Pihak BPN akan mengambil sumpah pemilik sertifikat di hadapan Kepala Kantor Pertanahan dan rohaniwan sesuai agama yang bersangkutan, dan kemudian akan dibuatkan berita acara sumpahnya.

8. Pengumuman di Media Cetak

Setelah melakukan cara mengurus sertifikat tanah yang hilang di atas, selanjutnya pihak BPN akan mengumumkan berita acara pengambilan sumpah kehilangan sertifikat tanah tersebut di media cetak atas biaya pemohon.

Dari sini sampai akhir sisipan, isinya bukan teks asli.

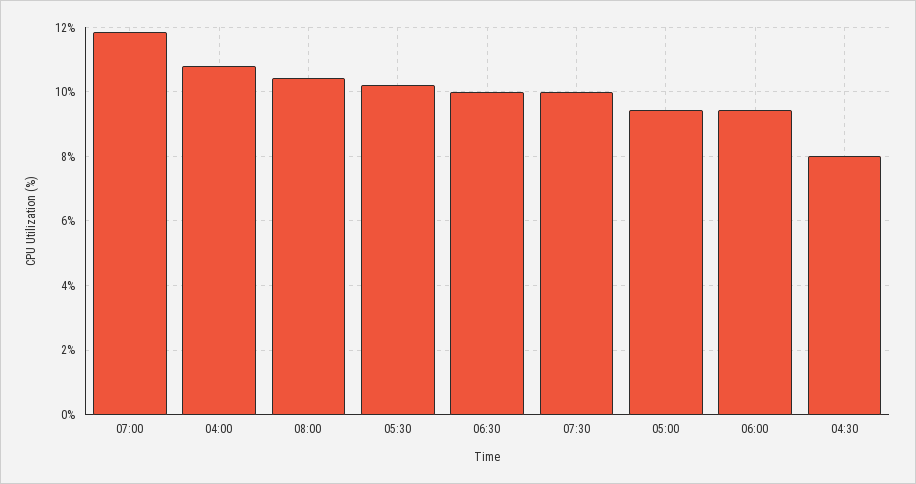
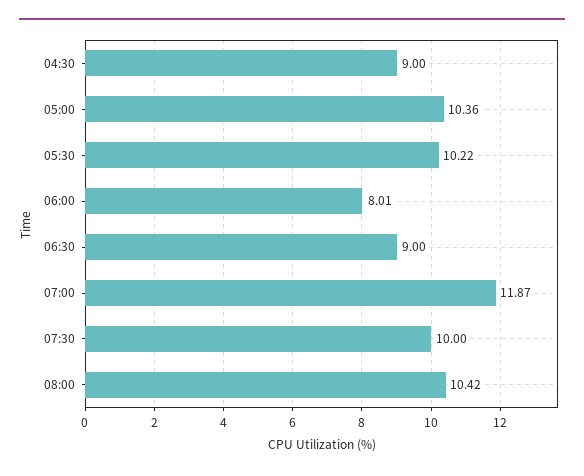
04:00: 10.8 -> none
06:30: 10 -> 9
05:00: 9.4 -> 10.36
06:00: 9.4 -> 8.01
04:30: 8 -> 9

Yang mana bertujuan memberi waktu jeda seumpama ada pihak yang merasa keberatan dengan proses penggantian sertifikat tanah tersebut, maupun ada sanggahan atau gugatan dari pihak lain.

9. Pengukuran Ulang Tanah

Petugas BPN akan melakukan pengukuran ulang ke lokasi tanah yang dimaksud apabila terjadi perubahan surat ukur lama dengan kondisi fisik tanah dan bangunan sekarang.

10. Penerbitan Sertifikat Pengganti

Jika dalam jangka waktu satu bulan atau 30 hari sejak pemasangan pengumuman di media cetak dan tidak ada pihak yang mengajukan keberatan atas pembuatan sertifikat pengganti, maupun tidak ada pihak yang mengajukan keberatan ataupun ada pihak yang mengajukan tetapi keberatannya terbukti tidak beralasan atau tidak mendasar, maka Kantor BPN akan menerbitkan sertifikat pengganti.

Biaya Mengurus Sertifikat Tanah yang Hilang

Untuk biaya yang anda keluarkan untuk mengurus kembali sertifikat yang hilang, berikut rinciannya yang di kutip dari informasi ATR/BPN sebagai berikut :

  • Biaya sumpah Rp200.000
  • Biaya salinan surat ukur mulai dari Rp100.000
  • Biaya pendaftaran sebesar Rp50.000.

Jadi Biaya mengurus sertifikat tanah yang hilang yakni sekitar kurang lebih total Rp350.000,

Catatan : Biaya diatas belum termasuk biaya pengumuman berita di media cetak ( 3o hari ) sebagai salah satu syarat mengurus kembali surat serfitikat tanah yang hilang.

Demikian informasi mengenai cara mengurus Sertifikat Tanah Hilang lengkap dengan syarat dan tata cara mengajukan serta biaya. Mudah bukan? Akan tetapi dalam proses pengajuan kembali pembuatan sertifikat tanah, anda perlu sedikit bersabar dalam proses dan menjalani satu-persatu syarat untuk pengurusan sertifikat tanah sebab dalam mengeluarkan kembali sertifikat tanah, harus benar-benar dipastikan agar tidak terjadi kekeliruan dan mengembalikan kembali sertifikat pada yang berhak.